# EXTRACTED ENTRIES
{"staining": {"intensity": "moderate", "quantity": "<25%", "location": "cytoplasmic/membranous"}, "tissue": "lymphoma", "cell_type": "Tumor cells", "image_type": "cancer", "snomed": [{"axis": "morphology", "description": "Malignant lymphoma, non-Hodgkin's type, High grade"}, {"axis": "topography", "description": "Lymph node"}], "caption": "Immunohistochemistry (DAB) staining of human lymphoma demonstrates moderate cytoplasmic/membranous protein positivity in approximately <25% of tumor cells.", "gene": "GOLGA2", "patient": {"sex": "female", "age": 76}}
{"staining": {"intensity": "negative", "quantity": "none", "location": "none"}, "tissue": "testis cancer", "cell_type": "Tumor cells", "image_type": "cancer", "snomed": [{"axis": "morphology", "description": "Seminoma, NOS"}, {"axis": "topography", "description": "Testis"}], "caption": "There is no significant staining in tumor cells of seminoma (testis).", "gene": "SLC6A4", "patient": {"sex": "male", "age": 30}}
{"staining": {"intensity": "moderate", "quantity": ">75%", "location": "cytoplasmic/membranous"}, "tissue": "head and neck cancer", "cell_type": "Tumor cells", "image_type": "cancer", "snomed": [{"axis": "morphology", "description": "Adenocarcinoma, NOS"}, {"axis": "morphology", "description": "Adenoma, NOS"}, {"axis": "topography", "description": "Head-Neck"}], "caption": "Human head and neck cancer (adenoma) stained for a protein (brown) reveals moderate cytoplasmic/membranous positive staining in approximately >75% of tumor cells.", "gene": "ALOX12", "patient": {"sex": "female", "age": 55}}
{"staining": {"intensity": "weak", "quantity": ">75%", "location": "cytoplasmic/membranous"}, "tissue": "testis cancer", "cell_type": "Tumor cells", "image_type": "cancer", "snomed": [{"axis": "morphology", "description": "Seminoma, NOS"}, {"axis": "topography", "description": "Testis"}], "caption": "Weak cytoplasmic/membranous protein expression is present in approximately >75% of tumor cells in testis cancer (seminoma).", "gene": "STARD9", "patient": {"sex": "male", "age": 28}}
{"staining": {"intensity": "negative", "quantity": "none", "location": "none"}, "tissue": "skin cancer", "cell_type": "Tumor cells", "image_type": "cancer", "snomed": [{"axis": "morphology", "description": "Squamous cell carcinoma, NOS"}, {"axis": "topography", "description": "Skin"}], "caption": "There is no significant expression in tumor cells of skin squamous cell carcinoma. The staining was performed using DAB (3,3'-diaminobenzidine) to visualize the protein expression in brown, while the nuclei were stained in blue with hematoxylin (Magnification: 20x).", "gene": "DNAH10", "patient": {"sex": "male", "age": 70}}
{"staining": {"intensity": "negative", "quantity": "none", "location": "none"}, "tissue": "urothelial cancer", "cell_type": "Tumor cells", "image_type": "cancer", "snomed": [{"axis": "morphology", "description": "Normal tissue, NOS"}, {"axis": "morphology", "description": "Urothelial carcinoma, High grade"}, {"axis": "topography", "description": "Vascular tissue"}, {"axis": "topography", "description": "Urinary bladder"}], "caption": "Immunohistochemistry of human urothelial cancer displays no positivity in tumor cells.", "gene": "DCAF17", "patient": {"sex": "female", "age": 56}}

# WHAT IS BEING ASKED
Respond with the number of lines in the entries that include the string "cytoplasmic", and nothing besides.

# EXERCISE RESULT
3